Hanson wouldn't comment when asked about his personal opinion about gay clergy, stating that he needs to speak for the church's position.
"I have always sought to make sure gay and lesbian people are welcome in our churches," Hanson said. The church needs to examine whether its attitudes and actions get in the way of gay and lesbian people hearing the gospel, he said.
Hill described Hanson as a person of great integrity. "I am delighted on behalf of the whole church that someone who has such a commitment to bringing about unity in Christ in the midst of diversity has been elected as our presiding bishop," said Hill, who is attending the assembly.

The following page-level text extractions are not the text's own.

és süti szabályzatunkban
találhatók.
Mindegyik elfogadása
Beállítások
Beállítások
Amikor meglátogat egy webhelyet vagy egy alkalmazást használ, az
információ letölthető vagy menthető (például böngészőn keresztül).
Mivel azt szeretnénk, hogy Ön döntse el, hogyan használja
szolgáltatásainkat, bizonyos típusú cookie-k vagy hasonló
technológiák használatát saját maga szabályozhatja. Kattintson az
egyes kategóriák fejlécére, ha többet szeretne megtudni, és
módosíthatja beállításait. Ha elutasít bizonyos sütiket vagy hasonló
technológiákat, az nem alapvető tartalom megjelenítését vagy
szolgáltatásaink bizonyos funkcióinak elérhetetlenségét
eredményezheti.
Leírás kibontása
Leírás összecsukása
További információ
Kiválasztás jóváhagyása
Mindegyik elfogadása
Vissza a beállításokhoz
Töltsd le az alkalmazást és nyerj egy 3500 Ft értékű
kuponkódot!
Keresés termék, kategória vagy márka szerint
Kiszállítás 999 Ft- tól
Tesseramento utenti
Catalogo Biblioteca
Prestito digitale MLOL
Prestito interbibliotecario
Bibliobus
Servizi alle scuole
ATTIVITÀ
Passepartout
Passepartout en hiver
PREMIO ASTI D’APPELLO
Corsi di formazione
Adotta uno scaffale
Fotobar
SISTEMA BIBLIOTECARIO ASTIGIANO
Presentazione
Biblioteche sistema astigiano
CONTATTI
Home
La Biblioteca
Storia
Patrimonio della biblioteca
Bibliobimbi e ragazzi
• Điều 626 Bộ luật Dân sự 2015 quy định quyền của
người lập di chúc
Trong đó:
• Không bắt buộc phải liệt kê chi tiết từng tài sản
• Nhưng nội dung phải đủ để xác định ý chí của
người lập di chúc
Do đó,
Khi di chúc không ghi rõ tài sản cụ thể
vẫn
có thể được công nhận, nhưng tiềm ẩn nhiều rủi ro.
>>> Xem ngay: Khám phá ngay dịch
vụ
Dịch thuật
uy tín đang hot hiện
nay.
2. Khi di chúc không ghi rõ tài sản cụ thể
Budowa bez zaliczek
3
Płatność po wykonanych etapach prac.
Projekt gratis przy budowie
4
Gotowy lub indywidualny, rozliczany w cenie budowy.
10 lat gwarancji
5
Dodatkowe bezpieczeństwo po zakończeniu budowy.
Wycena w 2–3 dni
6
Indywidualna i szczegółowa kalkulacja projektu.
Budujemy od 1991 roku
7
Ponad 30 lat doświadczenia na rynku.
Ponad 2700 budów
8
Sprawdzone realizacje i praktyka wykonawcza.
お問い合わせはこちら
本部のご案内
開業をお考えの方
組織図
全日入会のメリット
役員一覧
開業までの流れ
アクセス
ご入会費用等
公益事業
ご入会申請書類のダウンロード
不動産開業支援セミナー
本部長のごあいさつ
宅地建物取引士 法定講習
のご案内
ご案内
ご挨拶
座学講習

'Real sensitivity' to those who disagree
Hanson is known for being willing to engage in difficult conversations about controversial topics, said Harvey Leuning, associate pastor at Gloria Dei Lutheran Church in St. Paul.
"He has a real sensitivity to people who may see things differently," Leuning said. "He is willing to make them feel that they are a part of the conversation."
One of those controversial topics is Hanson's support of a unity pact with the Episcopal Church. The pact, which went into effect in January, calls for sharing of clergy, sacraments and ministries without merger.
The church also needs to reach out to diverse populations, Hanson said.
"We have to find more and more ways to build relationships with new immigrants in our communities and communities of color,'' he said.
The son of a pastor, Hanson grew up in the St. Anthony Park neighborhood of St. Paul and attended Minnehaha Academy. He holds degrees from Augsburg College, the Union Theological Seminary in New York City and Harvard Divinity School.
Hanson was ordained in 1974 and has served as a pastor at churches in Minneapolis and Edina. He became a bishop in 1995 and is the vice chair of the ELCA Conference of Bishops.
Hanson's wife, Ione, is the director of social work at Children's Hospitals in St. Paul and Minneapolis. They have six children and one grandchild.
When Hanson moves to Chicago to begin serving his term as presiding bishop, St. Paul leaders say, they will miss the man they describe as a collaborative and courageous person.
"I think of him as just an incredible leader. He is a person who is both visionary but cares deeply about people," said Janet Thompson, vice president of the St. Paul Area Synod. "He has transformed the life of the St. Paul Area Synod, focusing on mission and what 119 congregations can do together that none of us can do alone. I think he has taken risks to accomplish some of those goals."
MARK S. HANSON
Home: Grew up in St. Paul; now lives in Minneapolis.
Education: Minnehaha Academy, Augsburg College, Union Theological Seminary in New York, Luther Seminary, Harvard Divinity School. Ordained in 1974.
Churches served as pastor: University Lutheran Church of Hope, Minneapolis; Edina Community Lutheran Church; Prince of Glory Lutheran Church, Minneapolis.
Bishop: First elected in 1995; elected to a second term this spring.
Family: Wife, Ione; six children; one grandchild.